Scan the listing for the word "piping" and report every line that contains it.

* **RECORDS PROVIDED**:
• • •

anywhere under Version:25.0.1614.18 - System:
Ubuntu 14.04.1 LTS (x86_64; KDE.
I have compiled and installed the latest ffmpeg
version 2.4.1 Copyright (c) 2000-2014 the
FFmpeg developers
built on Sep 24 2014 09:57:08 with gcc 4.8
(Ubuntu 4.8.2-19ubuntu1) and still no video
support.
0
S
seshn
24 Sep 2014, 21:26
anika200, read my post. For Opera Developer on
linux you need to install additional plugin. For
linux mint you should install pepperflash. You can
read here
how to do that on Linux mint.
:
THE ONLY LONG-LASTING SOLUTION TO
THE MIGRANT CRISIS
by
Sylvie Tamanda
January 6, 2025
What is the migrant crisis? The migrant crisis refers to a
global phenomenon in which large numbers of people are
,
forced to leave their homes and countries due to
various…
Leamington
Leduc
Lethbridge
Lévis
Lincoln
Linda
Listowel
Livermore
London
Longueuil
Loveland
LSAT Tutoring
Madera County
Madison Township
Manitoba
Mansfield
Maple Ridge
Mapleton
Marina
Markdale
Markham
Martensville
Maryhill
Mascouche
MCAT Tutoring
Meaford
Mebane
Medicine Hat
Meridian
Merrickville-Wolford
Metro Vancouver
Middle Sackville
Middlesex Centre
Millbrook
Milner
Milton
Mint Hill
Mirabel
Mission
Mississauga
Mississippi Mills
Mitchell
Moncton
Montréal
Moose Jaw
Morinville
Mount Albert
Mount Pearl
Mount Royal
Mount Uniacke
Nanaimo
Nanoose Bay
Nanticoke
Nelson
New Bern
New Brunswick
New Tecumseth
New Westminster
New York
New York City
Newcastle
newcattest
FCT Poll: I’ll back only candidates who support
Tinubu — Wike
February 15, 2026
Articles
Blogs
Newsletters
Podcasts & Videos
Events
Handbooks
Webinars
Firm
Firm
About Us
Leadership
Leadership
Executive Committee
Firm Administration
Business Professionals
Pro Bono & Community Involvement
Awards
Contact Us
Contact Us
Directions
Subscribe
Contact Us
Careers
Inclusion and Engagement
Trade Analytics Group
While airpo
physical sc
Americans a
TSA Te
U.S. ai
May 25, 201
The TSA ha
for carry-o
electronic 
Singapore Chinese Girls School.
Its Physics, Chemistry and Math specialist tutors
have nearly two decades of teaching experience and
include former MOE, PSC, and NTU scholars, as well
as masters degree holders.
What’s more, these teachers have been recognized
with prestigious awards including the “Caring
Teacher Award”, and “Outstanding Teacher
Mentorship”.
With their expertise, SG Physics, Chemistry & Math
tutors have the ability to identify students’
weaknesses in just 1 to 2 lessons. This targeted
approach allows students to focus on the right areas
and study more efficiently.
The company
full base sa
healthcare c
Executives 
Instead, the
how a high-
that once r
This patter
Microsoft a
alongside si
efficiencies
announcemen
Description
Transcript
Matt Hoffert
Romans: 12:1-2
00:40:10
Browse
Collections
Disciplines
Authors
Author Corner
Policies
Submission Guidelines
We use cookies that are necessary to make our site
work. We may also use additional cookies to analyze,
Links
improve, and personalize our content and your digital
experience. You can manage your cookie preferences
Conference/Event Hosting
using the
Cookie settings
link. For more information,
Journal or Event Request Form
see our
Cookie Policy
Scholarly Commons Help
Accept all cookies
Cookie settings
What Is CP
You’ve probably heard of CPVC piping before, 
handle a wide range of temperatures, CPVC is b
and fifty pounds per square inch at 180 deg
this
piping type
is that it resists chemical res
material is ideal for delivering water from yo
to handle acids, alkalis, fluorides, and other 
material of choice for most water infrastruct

• • •

* **WRITTEN ANSWER**:
You’ve probably heard of CPVC piping before, 
piping type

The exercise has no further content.